Albert Pinto Ko Gussa Kyon Aata Hai? is a film that has long been a favourite of teenagers playing dumb charades. It used to be mine, too. When I first heard the name of the film (someone also mentioned that it was the longest name of any Hindi film), I thought I was being fooled. Upon confirmation, it seemed really strange to me that a film should have such a weird name.
Later, I inferred, with the reductive simplicity of a 12-year-old, that the film might be a comedy, because another film, with a long name (Chala Murari Hero Banne) was, for most part, a funny film. Until I had seen the film, I assumed that it would be a happy no-brainer, in which the protagonist would keep doing silly things owing to his touchy behaviour. At one point, I even thought that this might be a jibe on Amitabh Bachhan, who was then known as the Angry Young Man of Indian cinema.
Albert Pinto Ko Gussa Kyon Aata Hai? film poster.
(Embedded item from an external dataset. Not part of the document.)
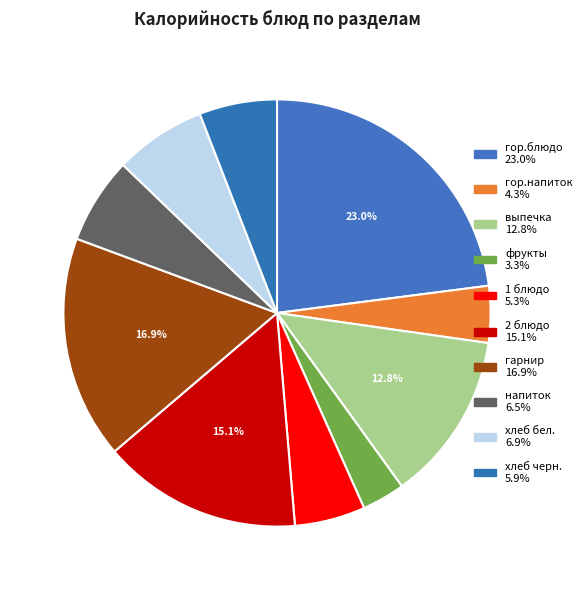

Between напиток and хлеб черн., which is larger?

напиток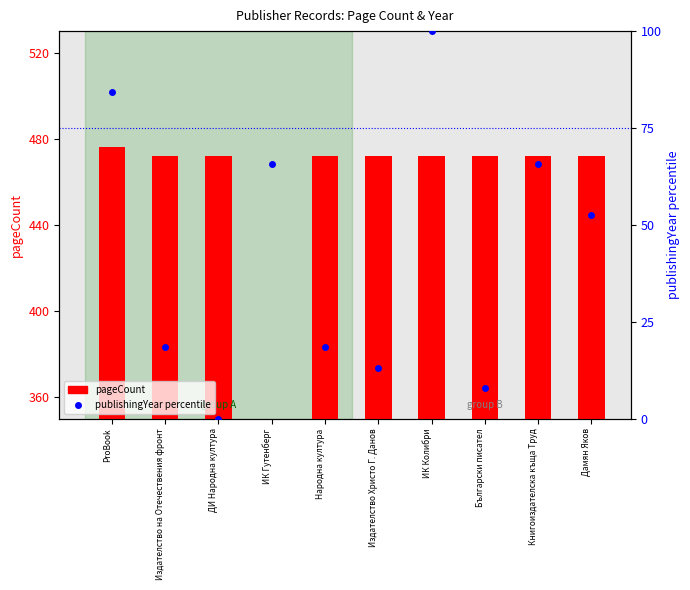

What is the total value across all series at Дамян Яков?

524.6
When I finally watched the film a few years ago, I realised in the first 15 minutes that this was not a “funny film”. It seemed boring, and had a very theatre type feel to it—and not the kind of theatre that plays Macbeth, but the kind of theatre which caters to the nukkad but has dreams of making it big. There was a specific reason for this—most of the crew members, except for Naseeruddin Shah, have a very affected, tired kind of feel to themselves. They seem worn out. Perhaps they were meant to be. But given that many of these actors were wonderful theatre artists, I had greater expectations from them. I felt that their expressions were inscrutable. Examples will follow, but first a little bit about the premise of the film.
The film is about blue-collar workers in Mumbai with poor living standards. The protagonist, Albert Pinto, is angry—about a lot of things, just not so much about the main issue. He is, in the beginning of the film, quite ambivalent—in fact, unfeeling—about class differences and attempts of workers to demand higher wages through strikes. When the topic is first broached by his father, in a sort of a declaration of participation in a strike, Albert rebuffs his father stating that they have enough to survive. But as the film progresses, Albert becomes supportive of his father’s decision to participate in the strike. Of all the things that Albert is angry about (his girlfriend’s lecherous colleague, younger brother’s guitar playing habit, a co-worker’s good-humoured teasing), the central theme of the film, gets attention only towards the end.
The actors (despite being talented and well-trained), do not act credibly. It seems that in an effort to make the film look real, they almost forgot that to act is the primary task. In a scene in which a man asks Smita Patil (who works as a salesgirl in a saree store) to wear a saree—the intent of the act is sexual hinting—she gets up, confronts the man (very ineffectively) and tells him that she is physically handicapped. The limping act is so ineffective that rather than evoking any feeling of empathy for her, or disgust for him, it simply leaves us disinterested. Why? Because the scene has no particular preamble, like many others throughout the film. After the shot is over, we wonder how it was supposed to impact us. Similarly, another shot, in which Naseeruddin Shah gets angry at his girlfriend (Shabana Azmi) because a colleague at work asked her out for a film makes Albert’s reaction look like a rant, rather than anger. Albert seems to be irritated and frustrated—not angry. Every time we hear him argue, more than the powerful thrust of a diatribe that provokes thought, we hear a frustrated rollicking, which lacks force and seems unconvincing. The plot of the film is strewn with incidents that seem irrelevant or unexplained. For example, why does Albert go and meet laid-off workers? Was it to empathise with them? Or was it to plan a revolution? We will never know. The film ends, and we see blazing torches being carried by a crowd. Are they planning to burn the factory? Is that anarchy?
These other questions aside, the film is, more than anything, unable to express the significance of its long title. Come to think of it, could it be a rhetorical question? Maybe Albert is not so angry after all. Maybe he’s just irritated, or insecure, or jaded—just like I will be henceforth, before having expectations from any film that belongs to the genre of parallel cinema.